After six years out of the spotlight, director Chris Carter has returned to the creepy world of The X-Files in The X-Files: I Want To Believe, in theaters now. With such a long stretch of time since we last saw Mulder and Scully, things have definitely changed in their lives, and the same holds true with Carter. Here, Chris Carter brings Filmazing up to speed on what's happened with his characters and himself — and true to form, neither is what you'd expect.
Q: Us X-Files fans have been waiting a long time, sux [years] to be exact. Can you fill us in on where we were when we left [Mulder and Scully] six years ago and where we are at the beginning of this film?
A: Six years ago, Mulder was on trial on charges brought on him by the FBI. He became a fugitive from the law. He and Scully basically rode off into the sunset, six years ago. When we pick up with Mulder and Scully now, we’re imagining where they would be six years after that event. So it’s really in real time, so in other words, they’ve aged six years in the process.
Q: And that’s fun to see, instead of [the film picking up] like it was just yesterday. But this X-Files movie also goes some places that they haven’t been before. Now, we don’t want to give anything away, but tease us a little bit.
A: Well, these people have known each other for 16 years. They’ve had a relationship. It’s been professional, it’s been respectful, it’s been at a distance, it’s been chaste, but it’s been full of sexual tension, as people would say. We tried to imagine, coming back, what that relationship would entail, where it would be, what it would be like, how we would find them. And really that’s at the heart of the story.

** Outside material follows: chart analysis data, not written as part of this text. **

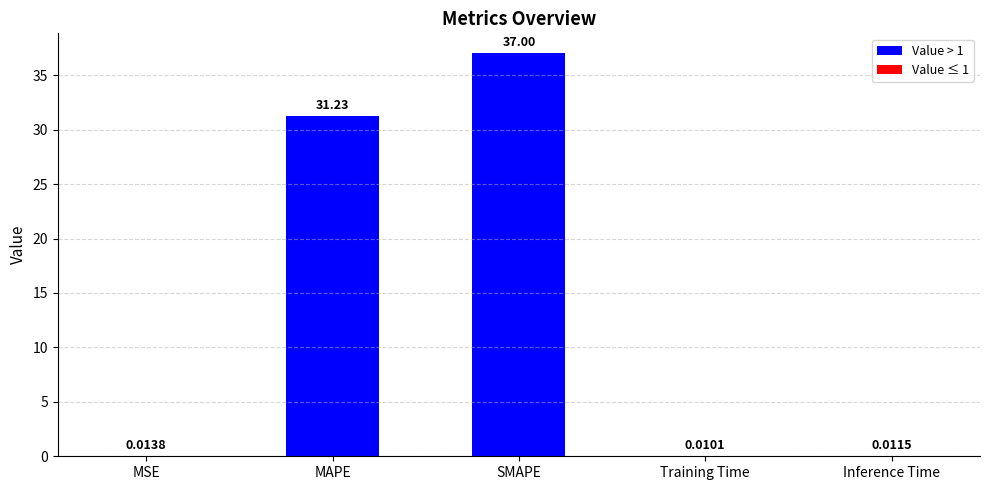

What is the sum of the values at Inference Time and MAPE?

31.2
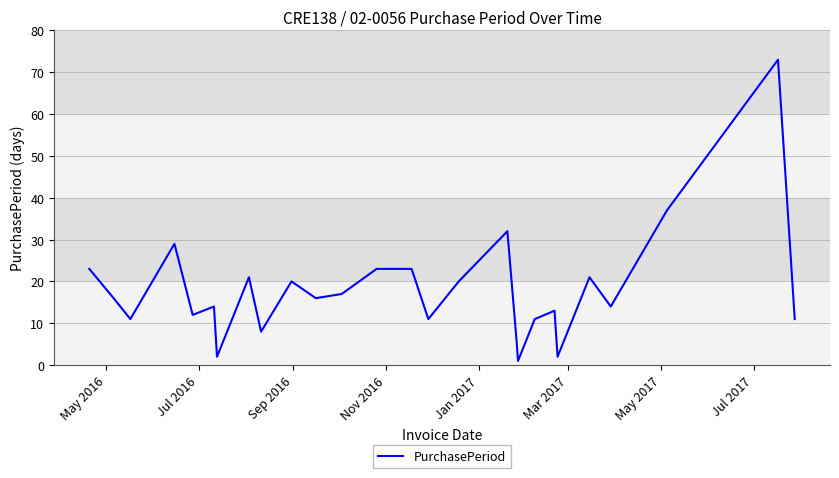

What is the greatest value displayed?

73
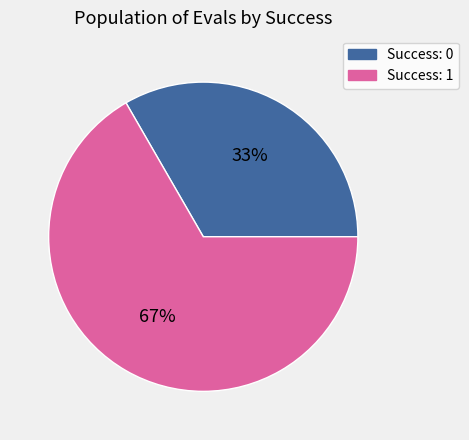

Rank the categories by value from highest to lowest.

Success: 1, Success: 0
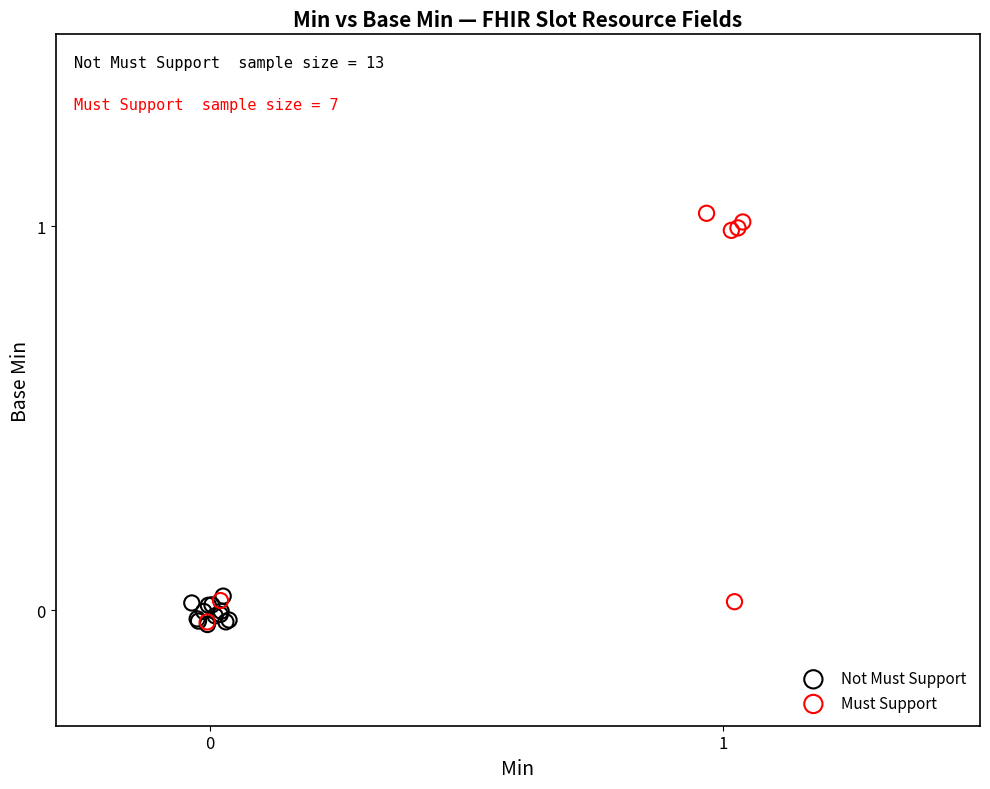

Which series contains the highest Y value?

Must Support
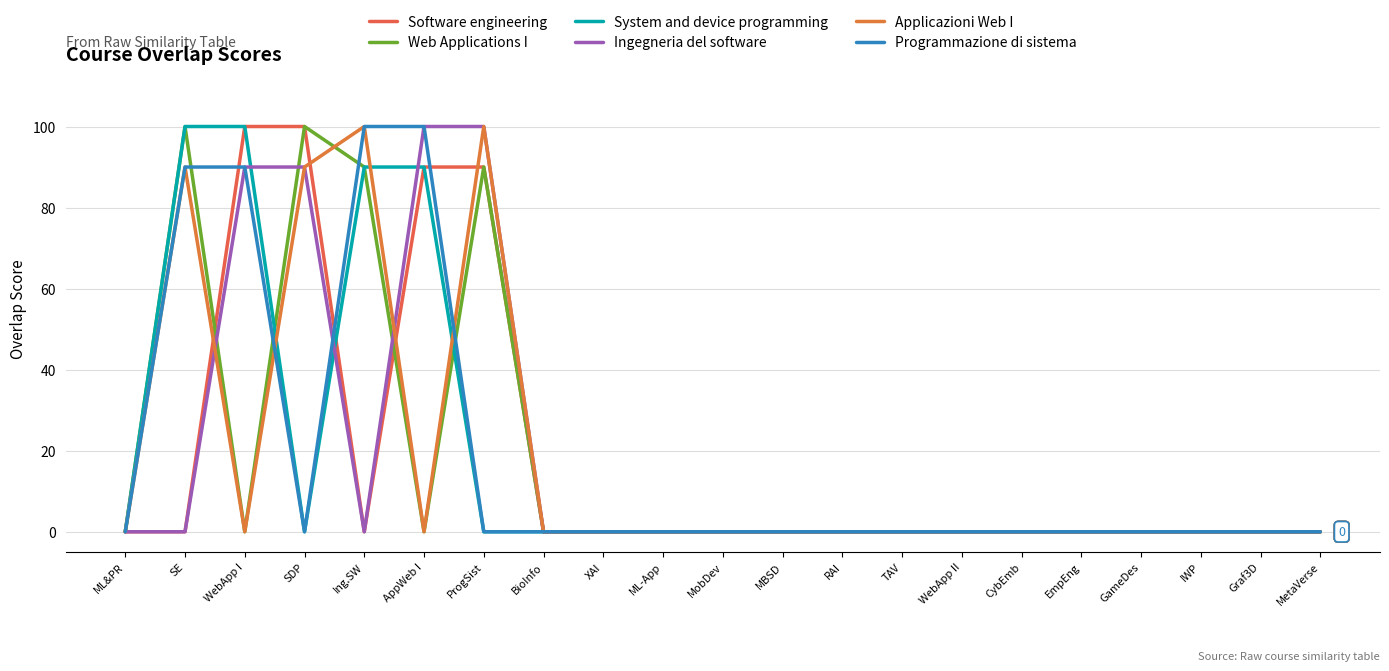

How many series are shown in this chart?

6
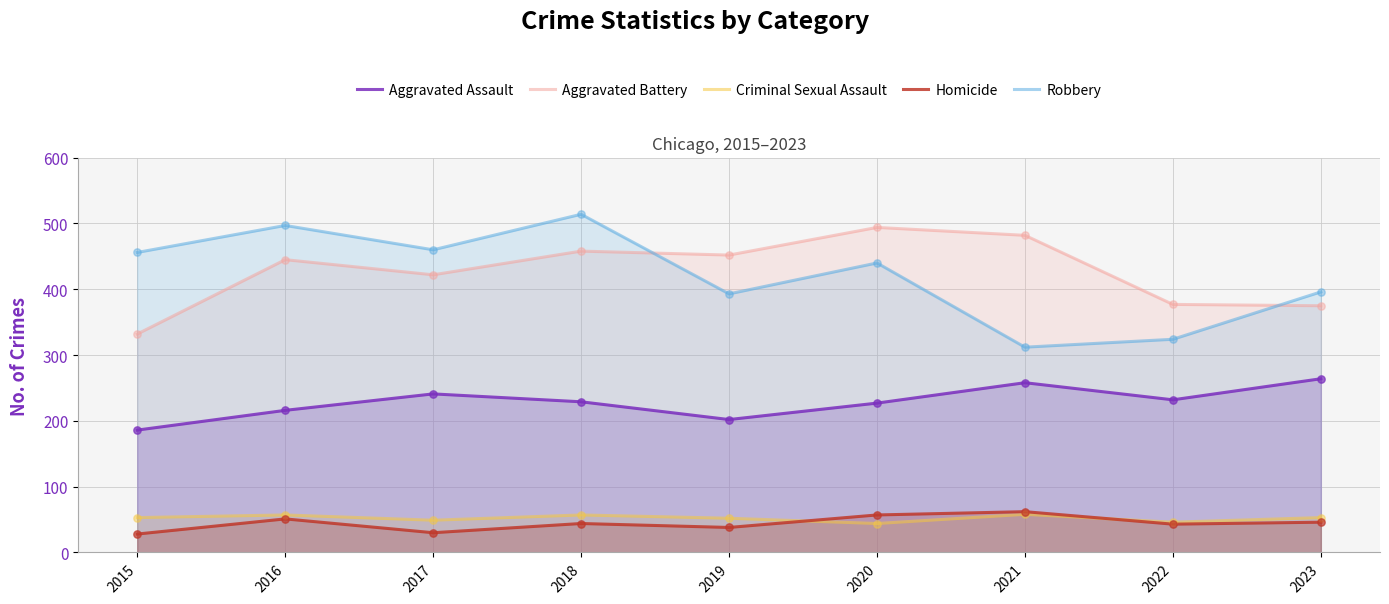

At how many categories does at least one series exceed 259?

9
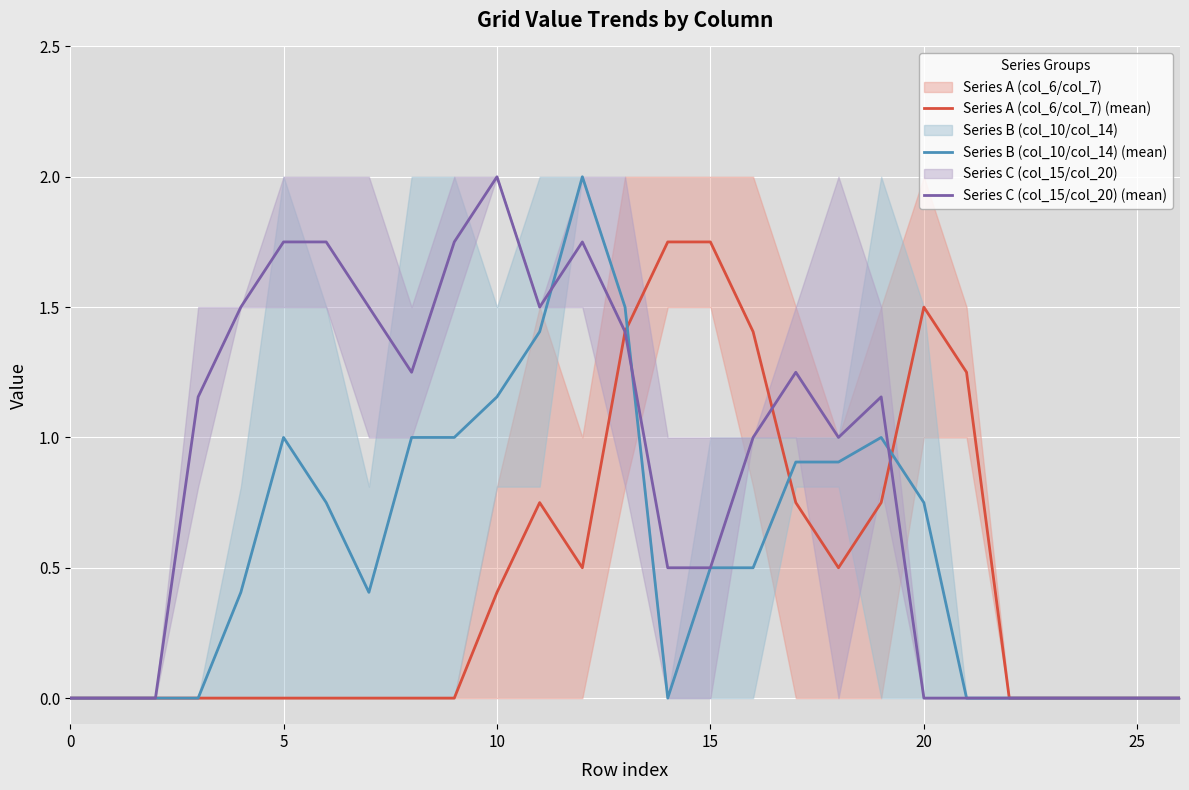

Reading right to left, extract all data points from this chart.

Series A (col_6/col_7) (mean): 0.0	0.0	0.0	0.0	0.0	1.2	1.5	0.8	0.5	0.8	1.4	1.8	1.8	1.4	0.5	0.8	0.4	0.0	0.0	0.0	0.0	0.0	0.0	0.0	0.0	0.0	0.0
Series B (col_10/col_14) (mean): 0.0	0.0	0.0	0.0	0.0	0.0	0.8	1.0	0.9	0.9	0.5	0.5	0.0	1.5	2.0	1.4	1.2	1.0	1.0	0.4	0.8	1.0	0.4	0.0	0.0	0.0	0.0
Series C (col_15/col_20) (mean): 0.0	0.0	0.0	0.0	0.0	0.0	0.0	1.2	1.0	1.2	1.0	0.5	0.5	1.4	1.8	1.5	2.0	1.8	1.2	1.5	1.8	1.8	1.5	1.2	0.0	0.0	0.0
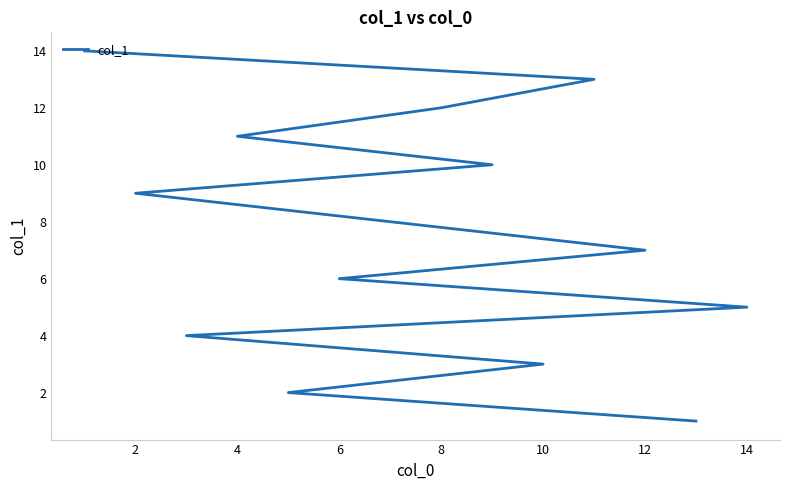

True or false: there are more than 0 points higher than both neighbors.

False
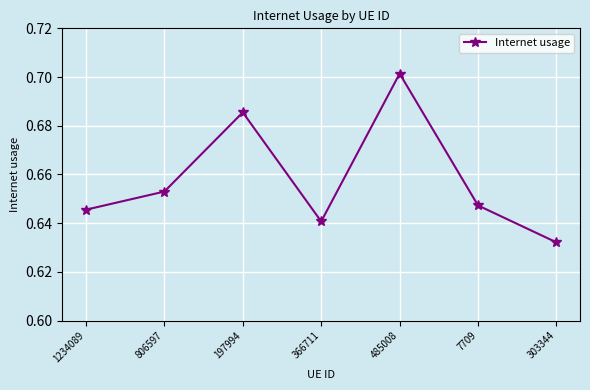

Does the chart have visible grid lines?

Yes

That being said, we tell you a really good, scary tale, and that’s what they investigate.
Q: Now in this film there’s a little bit of belief in something not seen, both from a religious perspective and from an extra-sensory, otherworldly perspective. Talk a little bit about how those intertwine.
A: Yes. Well, we’ve got this interesting thing. We’ve got Scully, who’s a doctor, a scientist, and she’s also a Catholic, so she’s a religious person. So she’s got a built-in conflict. We’ve got Mulder, who believes in the paranormal, but is a non-religious person. So we’ve got these two sort of interesting characters with built-in conflicts.
Then, we’ve got a case that involves a man who may or may not be telling the truth, who’s a psychic. And these two people have to come at this story from two different angles and decide what they believe.
Q: Now, in between these two movies, what have you been doing to fill your time?
A: I took five years off. It was really one of the best things I could have ever done. I decided to do things I wouldn’t have done, [if I was] not taking those five years off, to think about things I wanted to think about. For me, it was ten years of hard work on the X-Files and other things, and so [for] 10 years of output, I wanted some input.
And so what I did was I set out to put myself into situations where I knew nothing. I became a pilot. I became a music student. I did a fellowship at an institute for theoretical physics. I did things that I think made me think and look at the world in a different way.
Q: And now are you back? Are you going to be back into it full-time?
A: If my wife has her choice, I won’t be back into it full-time, but yes, I’m happy to be back.